» **Data records**:
=-=-=
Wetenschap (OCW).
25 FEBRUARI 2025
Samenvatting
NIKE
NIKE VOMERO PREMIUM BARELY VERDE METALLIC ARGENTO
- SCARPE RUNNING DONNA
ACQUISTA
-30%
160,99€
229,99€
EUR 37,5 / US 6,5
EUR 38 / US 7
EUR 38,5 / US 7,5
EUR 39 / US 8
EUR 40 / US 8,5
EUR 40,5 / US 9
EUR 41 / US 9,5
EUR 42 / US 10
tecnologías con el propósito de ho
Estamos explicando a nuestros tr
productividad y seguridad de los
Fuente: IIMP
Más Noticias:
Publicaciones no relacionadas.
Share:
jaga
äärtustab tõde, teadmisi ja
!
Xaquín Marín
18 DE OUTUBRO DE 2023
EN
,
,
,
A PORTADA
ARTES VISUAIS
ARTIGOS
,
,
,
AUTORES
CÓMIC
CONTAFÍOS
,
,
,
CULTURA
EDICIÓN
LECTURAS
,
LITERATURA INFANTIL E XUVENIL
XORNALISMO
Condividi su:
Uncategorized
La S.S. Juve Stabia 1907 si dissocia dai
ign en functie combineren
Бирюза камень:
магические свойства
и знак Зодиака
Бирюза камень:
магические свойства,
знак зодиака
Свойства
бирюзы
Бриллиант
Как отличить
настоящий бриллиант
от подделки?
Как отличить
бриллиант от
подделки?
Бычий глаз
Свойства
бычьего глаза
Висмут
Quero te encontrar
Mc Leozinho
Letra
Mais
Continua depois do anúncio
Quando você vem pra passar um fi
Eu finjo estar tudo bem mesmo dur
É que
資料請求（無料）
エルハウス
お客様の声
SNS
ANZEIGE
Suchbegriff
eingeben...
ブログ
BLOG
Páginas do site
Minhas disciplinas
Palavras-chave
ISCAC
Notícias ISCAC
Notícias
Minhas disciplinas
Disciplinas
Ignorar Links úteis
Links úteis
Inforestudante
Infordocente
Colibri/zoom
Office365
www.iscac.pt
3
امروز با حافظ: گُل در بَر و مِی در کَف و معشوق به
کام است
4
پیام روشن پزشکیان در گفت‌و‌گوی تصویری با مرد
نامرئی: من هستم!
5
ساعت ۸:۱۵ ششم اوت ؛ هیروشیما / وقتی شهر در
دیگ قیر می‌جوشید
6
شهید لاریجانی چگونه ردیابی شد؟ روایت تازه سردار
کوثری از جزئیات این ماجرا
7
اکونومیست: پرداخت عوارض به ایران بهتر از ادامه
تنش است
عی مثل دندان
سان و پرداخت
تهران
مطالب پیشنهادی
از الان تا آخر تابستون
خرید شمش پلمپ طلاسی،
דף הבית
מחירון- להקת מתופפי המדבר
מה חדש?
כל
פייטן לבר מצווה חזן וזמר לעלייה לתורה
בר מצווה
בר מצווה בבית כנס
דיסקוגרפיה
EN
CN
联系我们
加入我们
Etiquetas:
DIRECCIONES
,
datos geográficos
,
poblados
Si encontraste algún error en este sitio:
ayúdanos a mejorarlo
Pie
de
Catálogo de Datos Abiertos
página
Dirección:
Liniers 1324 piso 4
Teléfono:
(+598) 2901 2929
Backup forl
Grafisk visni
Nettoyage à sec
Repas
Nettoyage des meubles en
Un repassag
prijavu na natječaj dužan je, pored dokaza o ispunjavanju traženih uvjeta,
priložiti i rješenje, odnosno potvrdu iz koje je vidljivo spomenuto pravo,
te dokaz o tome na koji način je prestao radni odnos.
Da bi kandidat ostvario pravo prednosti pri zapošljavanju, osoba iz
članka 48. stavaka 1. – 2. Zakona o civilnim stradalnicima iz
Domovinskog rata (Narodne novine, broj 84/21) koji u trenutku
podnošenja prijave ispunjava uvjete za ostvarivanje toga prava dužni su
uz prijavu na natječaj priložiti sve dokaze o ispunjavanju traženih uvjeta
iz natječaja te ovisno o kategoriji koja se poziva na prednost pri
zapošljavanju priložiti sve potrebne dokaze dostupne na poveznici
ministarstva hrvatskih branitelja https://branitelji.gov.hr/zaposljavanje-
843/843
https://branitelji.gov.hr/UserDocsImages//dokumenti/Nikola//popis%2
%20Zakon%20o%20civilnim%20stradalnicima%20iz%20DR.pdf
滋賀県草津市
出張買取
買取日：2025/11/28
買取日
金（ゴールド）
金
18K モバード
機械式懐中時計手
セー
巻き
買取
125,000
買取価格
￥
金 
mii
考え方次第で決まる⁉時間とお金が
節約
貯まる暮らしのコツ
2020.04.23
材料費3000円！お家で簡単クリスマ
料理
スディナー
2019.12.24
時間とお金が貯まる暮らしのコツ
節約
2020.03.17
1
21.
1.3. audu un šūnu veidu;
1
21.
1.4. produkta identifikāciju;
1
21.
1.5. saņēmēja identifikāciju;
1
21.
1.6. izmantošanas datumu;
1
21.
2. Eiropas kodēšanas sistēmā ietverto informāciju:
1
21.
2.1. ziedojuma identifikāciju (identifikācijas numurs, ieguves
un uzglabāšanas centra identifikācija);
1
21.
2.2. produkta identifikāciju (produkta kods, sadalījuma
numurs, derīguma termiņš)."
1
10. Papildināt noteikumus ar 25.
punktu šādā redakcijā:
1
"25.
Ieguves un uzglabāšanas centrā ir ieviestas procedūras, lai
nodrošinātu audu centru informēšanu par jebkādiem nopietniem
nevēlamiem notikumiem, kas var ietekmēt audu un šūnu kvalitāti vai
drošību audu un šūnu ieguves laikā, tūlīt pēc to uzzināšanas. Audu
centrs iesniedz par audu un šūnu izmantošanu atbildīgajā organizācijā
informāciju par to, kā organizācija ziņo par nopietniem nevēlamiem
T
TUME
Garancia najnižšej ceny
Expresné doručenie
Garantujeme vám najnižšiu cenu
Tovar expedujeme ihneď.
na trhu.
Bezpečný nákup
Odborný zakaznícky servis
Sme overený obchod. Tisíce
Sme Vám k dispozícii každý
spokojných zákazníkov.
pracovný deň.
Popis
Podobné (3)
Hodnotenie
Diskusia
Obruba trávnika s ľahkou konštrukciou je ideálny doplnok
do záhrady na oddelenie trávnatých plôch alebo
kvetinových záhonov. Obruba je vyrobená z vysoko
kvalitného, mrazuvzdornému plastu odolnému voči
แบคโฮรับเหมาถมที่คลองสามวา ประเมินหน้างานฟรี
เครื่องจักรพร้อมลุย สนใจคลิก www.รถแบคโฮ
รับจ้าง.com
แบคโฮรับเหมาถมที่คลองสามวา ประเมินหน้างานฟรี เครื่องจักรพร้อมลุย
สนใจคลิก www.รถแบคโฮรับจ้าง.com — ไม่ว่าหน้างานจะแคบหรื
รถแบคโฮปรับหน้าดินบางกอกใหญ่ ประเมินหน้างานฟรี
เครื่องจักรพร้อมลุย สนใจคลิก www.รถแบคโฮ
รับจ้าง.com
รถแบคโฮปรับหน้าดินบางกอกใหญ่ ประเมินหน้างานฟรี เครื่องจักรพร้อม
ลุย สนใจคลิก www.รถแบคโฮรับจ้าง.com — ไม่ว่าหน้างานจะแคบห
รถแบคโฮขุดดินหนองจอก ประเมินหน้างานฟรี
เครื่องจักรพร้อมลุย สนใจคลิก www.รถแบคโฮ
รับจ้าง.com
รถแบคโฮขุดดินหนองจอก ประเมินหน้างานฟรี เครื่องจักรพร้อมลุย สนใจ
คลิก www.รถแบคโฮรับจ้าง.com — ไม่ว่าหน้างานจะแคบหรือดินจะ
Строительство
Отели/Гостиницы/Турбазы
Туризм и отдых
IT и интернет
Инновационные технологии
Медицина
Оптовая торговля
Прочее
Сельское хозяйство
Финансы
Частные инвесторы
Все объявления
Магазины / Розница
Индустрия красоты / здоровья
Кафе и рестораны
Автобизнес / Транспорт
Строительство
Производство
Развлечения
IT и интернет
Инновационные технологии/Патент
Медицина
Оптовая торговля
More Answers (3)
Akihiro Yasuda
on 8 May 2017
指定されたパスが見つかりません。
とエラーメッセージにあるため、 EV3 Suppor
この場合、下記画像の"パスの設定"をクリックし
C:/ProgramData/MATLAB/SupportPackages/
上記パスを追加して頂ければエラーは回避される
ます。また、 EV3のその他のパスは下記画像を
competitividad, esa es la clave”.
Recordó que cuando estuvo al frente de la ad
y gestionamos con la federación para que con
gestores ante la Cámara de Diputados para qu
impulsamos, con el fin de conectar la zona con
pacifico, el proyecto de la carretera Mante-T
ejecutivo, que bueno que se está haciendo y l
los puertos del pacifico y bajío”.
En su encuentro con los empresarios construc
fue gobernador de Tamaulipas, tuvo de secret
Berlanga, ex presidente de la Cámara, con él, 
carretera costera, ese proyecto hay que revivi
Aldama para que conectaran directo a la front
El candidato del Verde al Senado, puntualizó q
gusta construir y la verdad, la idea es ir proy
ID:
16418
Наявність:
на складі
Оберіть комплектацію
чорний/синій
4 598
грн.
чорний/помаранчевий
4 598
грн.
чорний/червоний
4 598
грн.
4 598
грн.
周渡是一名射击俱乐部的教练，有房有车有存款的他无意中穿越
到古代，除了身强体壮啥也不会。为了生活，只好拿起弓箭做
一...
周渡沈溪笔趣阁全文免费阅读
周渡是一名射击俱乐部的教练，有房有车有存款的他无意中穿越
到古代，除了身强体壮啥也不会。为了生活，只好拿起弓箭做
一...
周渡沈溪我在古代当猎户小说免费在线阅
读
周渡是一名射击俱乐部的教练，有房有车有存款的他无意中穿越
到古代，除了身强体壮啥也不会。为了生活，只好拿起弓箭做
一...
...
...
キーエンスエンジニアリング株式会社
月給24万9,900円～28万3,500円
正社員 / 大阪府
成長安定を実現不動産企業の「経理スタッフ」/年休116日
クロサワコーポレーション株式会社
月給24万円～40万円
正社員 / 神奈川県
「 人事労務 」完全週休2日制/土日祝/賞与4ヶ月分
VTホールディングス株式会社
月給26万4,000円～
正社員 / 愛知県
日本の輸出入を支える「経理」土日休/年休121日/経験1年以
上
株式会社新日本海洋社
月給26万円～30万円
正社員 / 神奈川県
=-=-=
» **What is needed**: Go through the records and copy each line with "para" in it.

» **Result for this exercise**:
y gestionamos con la federación para que con
gestores ante la Cámara de Diputados para qu
Aldama para que conectaran directo a la front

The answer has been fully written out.